The customer’s voice was heard, though. After more than 800,000 subscriber cancellations (a number published by the National Post), Netflix reversed its decision and abolished Qwikster. Since the fiasco, though, the stock of Netflix has been steadily decreasing from its high of $304.79 on July 13 to $63.75 last Saturday, November 26. Though the date of the Arrested Development press release, November 18, represented a slight rise, the stock has been steadily falling ever since. What’s more, Netflix can’t promise its investors anything different. In a statement they released, they stated as follows: “If we are unable to repair the damage to our brand and reverse negative subscriber growth, our business, results of operations, including cash flows, and financial condition will continue to be adversely affected”.
For my (non-existent) money, though, Netflix looks like a pretty good investment. Just compare it to the music industry after the advent of iTunes – a service that enabled users to listen to what they wanted, when they wanted it, from the comfort of their own homes. After the introduction of digital music into the American market, the music industry enjoyed a slight, one-year rise in sales. Since then, it’s been steadily declining. However, the sales that do happen are increasingly digital-focused (see included chart – also note that CDs take up the largest chunk of this chart, proving once and for all that humans like shiny things).
So what does this mean? CD players are being replaced by iPods; radios are being replaced by podcasts. Is regular old TV being replaced by Netflix? The cable TV model doesn’t serve the western world market very well anymore; while PVR has allowed its subscribers to pause and fast forward, the ease and on-demand nature of Netflix just isn’t there. Further, chief content officer of Netflix, Ted Sarandos, stated in The New York Times that the Netflix model offers a home for so-called smart comedies everywhere. When shows like Arrested Development aren’t successful on cable television, it’s hypothesized that the cause is the draw of other shows. For example, live events. Sarandos explained, “There’s nothing in our model that makes a show more valuable if it can attract a large audience at a specific time. As long as it happens in the life of the license, it’s fine by me.” And really, what type of show doesn’t benefit from that model? What, exactly, is cable TV good for anymore? News, sports, battles of the dancing idols?

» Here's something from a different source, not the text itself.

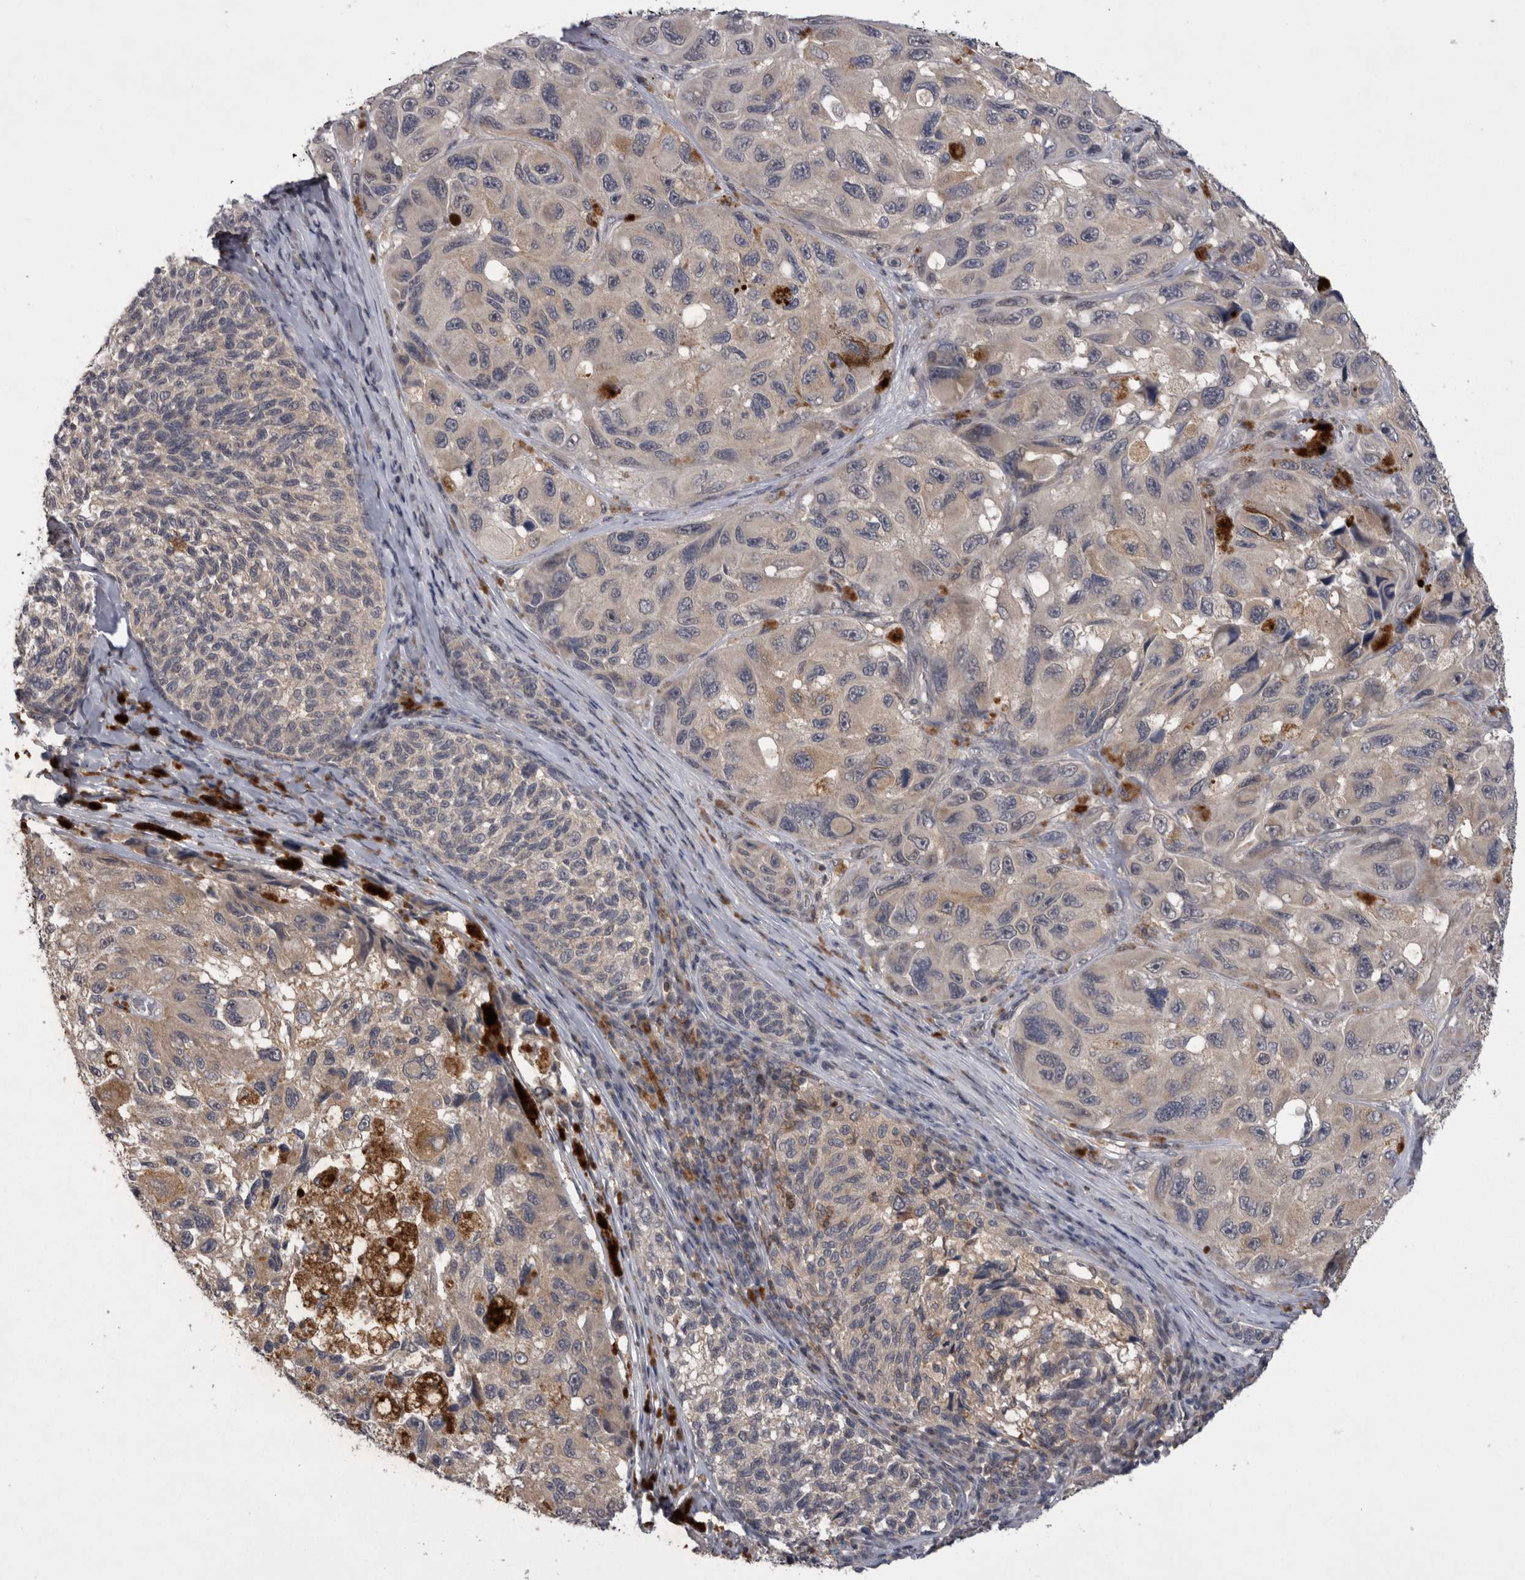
{"staining": {"intensity": "weak", "quantity": "<25%", "location": "cytoplasmic/membranous"}, "tissue": "melanoma", "cell_type": "Tumor cells", "image_type": "cancer", "snomed": [{"axis": "morphology", "description": "Malignant melanoma, NOS"}, {"axis": "topography", "description": "Skin"}], "caption": "Immunohistochemistry (IHC) photomicrograph of human melanoma stained for a protein (brown), which reveals no expression in tumor cells.", "gene": "NFATC2", "patient": {"sex": "female", "age": 73}}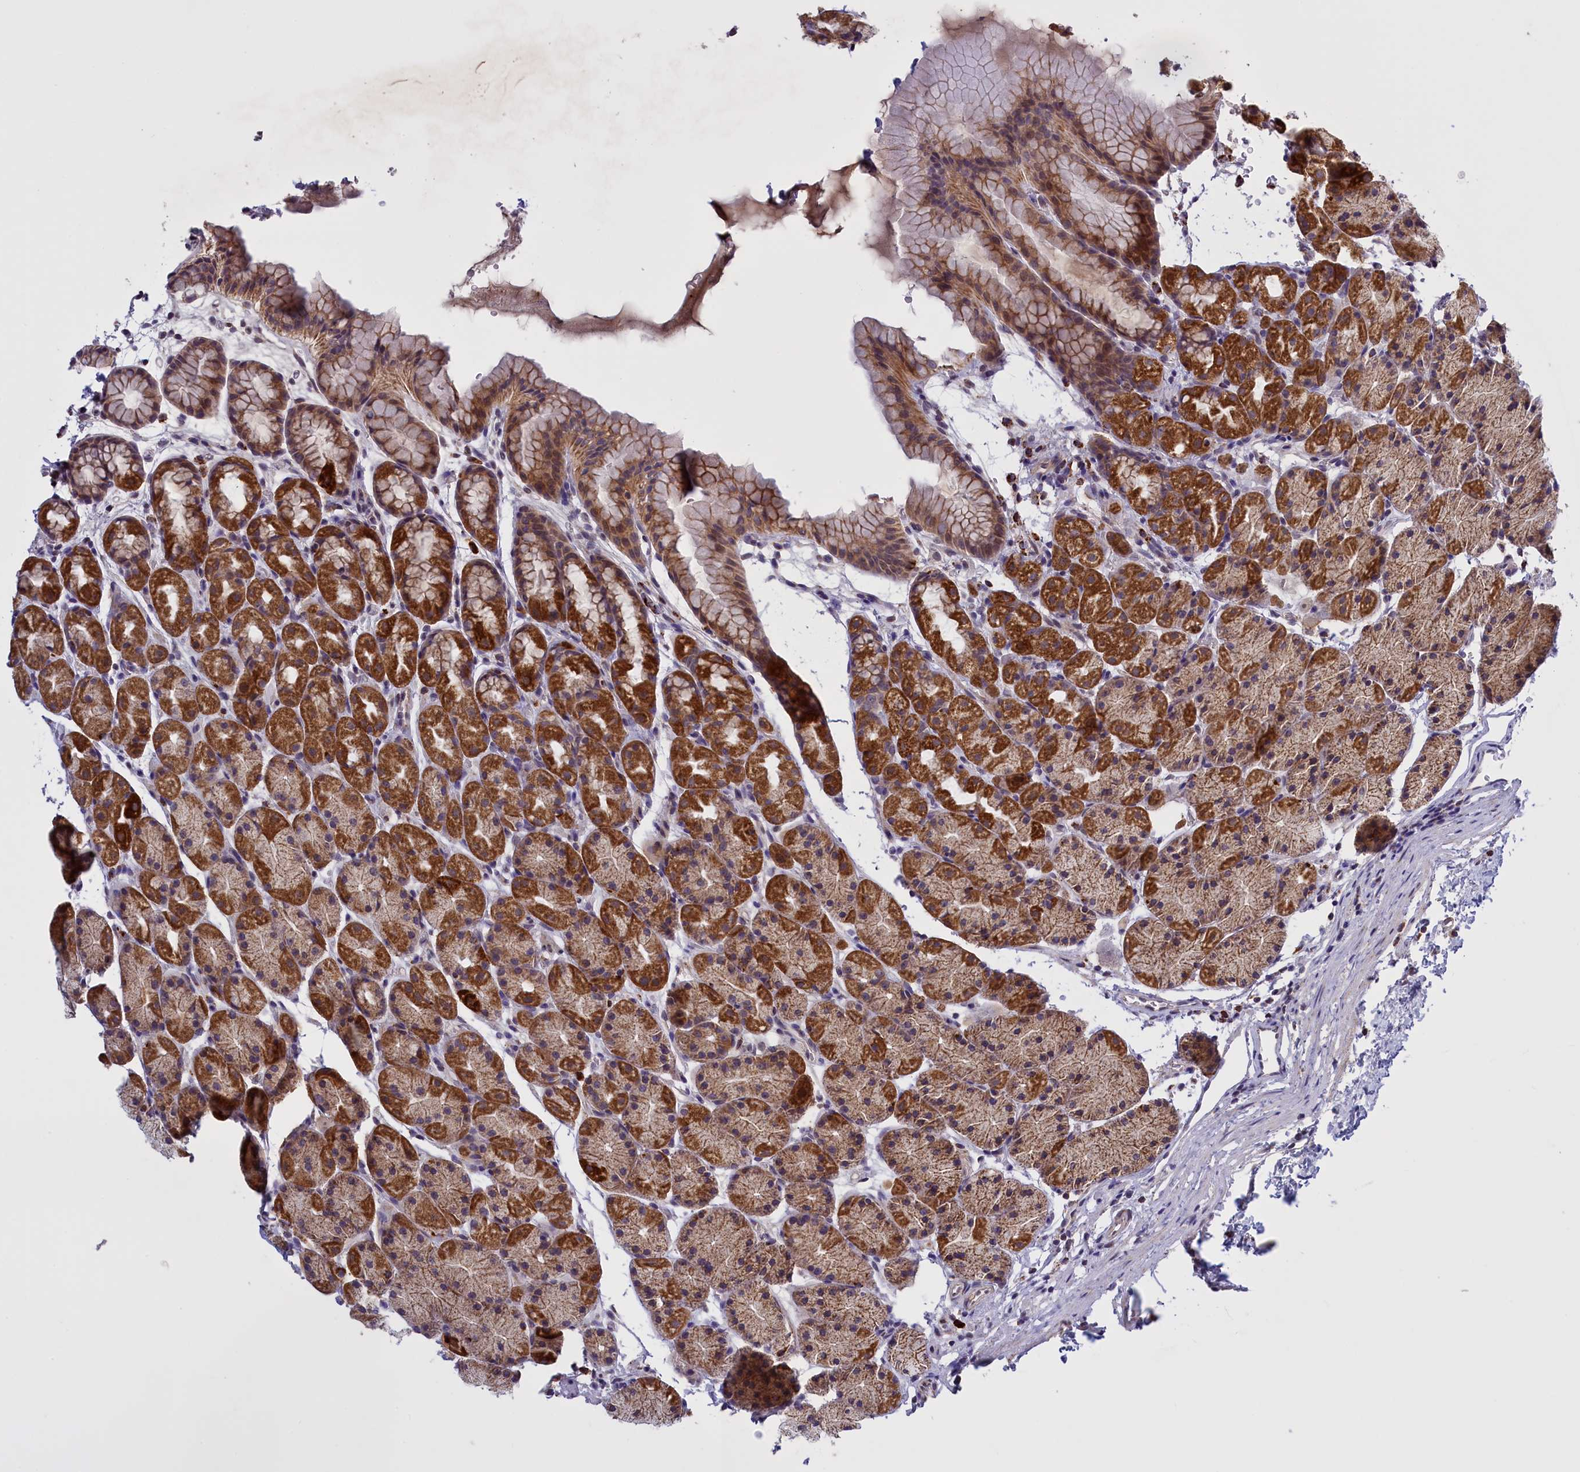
{"staining": {"intensity": "strong", "quantity": ">75%", "location": "cytoplasmic/membranous"}, "tissue": "stomach", "cell_type": "Glandular cells", "image_type": "normal", "snomed": [{"axis": "morphology", "description": "Normal tissue, NOS"}, {"axis": "topography", "description": "Stomach, upper"}, {"axis": "topography", "description": "Stomach"}], "caption": "The photomicrograph demonstrates immunohistochemical staining of normal stomach. There is strong cytoplasmic/membranous positivity is appreciated in approximately >75% of glandular cells.", "gene": "FAM149B1", "patient": {"sex": "male", "age": 47}}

The one thing that stands in the way of Netflix’s rise is money – greedy, greedy Hollywood. The original contracts that Netflix held with various studios are all slowly expiring, and they won’t be coming as cheap this time around. An analyst for Wedbush Securities, Michael Pachter, estimated that licensing costs for Netflix will rise from 2010’s $180 million to $1.98 billion in 2012. The rising prices make sense – they enable studios to keep a chunk of profits, especially if users will be turning to streaming content rather than going to a movie theatre or paying for cable. The fact remains, though, that streaming is coming at an increasingly hefty price tag.
I, for one, am glad that there’s currently a home for comedies like Arrested Development. It’s cerebral yet amusing and, most importantly, something I’m not embarrassed to admit that I watch (anyone else miss Hannah Montana?). Community, another recently axed show (technically on hiatus), is in much the same boat that Arrested was in a few years ago. My suggestion? Hop on the streaming bandwagon, Community, before it prices itself out of relevance. The world needs more quality TV, even if it’s not coming from a TV anymore.